4. Bad News, Challenges, or Points of Concern
- Cytogam Sales: Sales have been below expectations due to inventory management issues, slower integration into hospital formularies, and fewer transplants performed in H1 2025.
- Glacia Royalties: A decline in royalty income from Glacia due to a reduced royalty rate that took effect in Q3 2025, although management expects to mitigate this through other revenue streams.

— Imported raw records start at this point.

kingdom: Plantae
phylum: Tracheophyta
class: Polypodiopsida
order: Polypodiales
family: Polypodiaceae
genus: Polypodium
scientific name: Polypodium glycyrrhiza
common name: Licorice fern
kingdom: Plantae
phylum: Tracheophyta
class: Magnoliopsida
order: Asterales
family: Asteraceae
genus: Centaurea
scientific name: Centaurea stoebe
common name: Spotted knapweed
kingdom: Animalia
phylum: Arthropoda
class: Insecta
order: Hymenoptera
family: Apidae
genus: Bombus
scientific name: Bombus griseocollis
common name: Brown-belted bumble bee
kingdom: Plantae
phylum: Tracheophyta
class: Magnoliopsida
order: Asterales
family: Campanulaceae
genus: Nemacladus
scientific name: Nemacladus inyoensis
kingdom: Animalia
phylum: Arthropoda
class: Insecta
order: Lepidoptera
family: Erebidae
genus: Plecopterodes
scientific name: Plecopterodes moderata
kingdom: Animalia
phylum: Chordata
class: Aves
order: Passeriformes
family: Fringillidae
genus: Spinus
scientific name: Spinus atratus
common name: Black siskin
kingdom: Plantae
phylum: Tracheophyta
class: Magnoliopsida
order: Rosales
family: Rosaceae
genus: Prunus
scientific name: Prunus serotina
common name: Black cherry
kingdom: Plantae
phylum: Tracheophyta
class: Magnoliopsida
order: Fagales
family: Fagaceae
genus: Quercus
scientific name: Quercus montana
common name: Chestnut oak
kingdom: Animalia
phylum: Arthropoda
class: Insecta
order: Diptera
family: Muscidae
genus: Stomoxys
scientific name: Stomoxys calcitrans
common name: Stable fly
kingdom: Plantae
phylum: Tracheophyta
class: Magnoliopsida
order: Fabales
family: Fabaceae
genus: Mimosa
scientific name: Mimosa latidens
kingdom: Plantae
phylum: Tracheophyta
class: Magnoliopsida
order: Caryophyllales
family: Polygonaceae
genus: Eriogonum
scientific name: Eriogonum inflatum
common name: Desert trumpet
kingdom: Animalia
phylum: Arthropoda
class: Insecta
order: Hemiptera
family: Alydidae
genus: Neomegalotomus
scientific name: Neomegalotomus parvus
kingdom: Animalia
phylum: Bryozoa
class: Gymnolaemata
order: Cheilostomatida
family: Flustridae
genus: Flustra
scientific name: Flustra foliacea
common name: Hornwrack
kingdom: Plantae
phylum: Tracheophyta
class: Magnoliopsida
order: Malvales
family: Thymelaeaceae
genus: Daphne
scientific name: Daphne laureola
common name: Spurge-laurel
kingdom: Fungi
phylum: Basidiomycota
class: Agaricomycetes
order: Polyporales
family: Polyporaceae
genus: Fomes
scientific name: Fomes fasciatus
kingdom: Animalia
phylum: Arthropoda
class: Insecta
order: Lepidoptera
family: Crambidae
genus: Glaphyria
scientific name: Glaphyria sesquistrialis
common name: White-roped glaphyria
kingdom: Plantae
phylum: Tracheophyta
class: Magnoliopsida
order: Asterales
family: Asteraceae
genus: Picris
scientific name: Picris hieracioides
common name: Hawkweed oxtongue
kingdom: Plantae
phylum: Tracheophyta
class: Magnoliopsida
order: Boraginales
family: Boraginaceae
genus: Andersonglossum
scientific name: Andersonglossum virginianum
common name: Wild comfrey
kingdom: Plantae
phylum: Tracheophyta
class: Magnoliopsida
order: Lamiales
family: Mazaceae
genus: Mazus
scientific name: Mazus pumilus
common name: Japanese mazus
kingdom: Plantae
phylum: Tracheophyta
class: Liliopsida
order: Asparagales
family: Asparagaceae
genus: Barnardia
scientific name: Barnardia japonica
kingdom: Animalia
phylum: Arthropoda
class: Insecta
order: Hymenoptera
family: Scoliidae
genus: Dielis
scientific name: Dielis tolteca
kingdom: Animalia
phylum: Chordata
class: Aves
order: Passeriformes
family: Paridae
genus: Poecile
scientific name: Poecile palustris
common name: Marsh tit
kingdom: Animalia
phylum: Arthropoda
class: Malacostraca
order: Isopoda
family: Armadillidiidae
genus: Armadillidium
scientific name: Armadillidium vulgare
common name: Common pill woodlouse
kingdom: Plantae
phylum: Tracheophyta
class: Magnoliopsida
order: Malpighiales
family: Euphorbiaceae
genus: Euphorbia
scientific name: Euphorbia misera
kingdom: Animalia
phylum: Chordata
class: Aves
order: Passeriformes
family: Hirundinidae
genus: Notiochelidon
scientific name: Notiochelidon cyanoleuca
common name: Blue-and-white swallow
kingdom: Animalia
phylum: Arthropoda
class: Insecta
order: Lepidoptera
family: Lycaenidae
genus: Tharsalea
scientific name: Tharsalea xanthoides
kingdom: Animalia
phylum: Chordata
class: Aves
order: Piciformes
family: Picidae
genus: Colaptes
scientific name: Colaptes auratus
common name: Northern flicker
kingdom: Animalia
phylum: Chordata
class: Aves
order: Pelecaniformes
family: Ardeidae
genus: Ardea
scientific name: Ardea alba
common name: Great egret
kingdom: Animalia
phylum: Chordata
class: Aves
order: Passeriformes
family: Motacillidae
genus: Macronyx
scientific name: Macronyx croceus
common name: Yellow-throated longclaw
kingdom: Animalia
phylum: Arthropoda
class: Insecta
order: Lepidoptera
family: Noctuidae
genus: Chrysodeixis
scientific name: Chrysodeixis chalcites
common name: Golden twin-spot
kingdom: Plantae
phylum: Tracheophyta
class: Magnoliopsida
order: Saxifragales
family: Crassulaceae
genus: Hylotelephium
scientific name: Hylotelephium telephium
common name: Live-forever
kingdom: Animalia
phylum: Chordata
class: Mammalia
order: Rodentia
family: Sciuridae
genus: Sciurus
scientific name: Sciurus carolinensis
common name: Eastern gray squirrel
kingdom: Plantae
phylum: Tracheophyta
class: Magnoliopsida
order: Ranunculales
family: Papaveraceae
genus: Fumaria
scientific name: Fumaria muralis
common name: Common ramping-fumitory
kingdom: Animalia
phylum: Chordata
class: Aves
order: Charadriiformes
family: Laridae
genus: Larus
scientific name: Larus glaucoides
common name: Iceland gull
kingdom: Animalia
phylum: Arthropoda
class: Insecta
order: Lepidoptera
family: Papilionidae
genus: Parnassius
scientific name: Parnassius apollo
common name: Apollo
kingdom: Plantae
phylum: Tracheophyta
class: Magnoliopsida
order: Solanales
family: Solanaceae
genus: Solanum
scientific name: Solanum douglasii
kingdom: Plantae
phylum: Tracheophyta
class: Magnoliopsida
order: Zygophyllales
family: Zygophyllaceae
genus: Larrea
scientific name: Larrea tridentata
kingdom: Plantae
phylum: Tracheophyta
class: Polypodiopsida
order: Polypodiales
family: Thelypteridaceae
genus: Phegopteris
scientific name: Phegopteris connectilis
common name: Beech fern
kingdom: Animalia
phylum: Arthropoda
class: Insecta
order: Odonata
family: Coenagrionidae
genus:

- Enrollment Challenges: Recruitment for the AATD clinical trial is ongoing but remains a challenge due to competition and the nature of the study design.
5. Notable Q&A Insights
- Cytogam Study Details: The SHIELD study will test Cytogam's efficacy in late-stage CMV management, differing from its current prophylactic use.
- Enrollment in AATD Program: Currently at 60-65% of the revised enrollment goal, with completion expected by early 2027 and top-line results projected for H1 2029.
- Distribution Business Growth: Recent growth in the distribution segment is driven by actual usage rather than stocking orders, with expectations for continued growth due to a richer product portfolio.
- Plasma Collection Progress: Current collections are primarily normal source plasma, with specialty plasma collection ramping up gradually.
Overall, Kamada reported strong financial performance in Q3 2025, driven by a diverse product portfolio and strategic initiatives, while also facing challenges in specific product sales and clinical trial enrollments.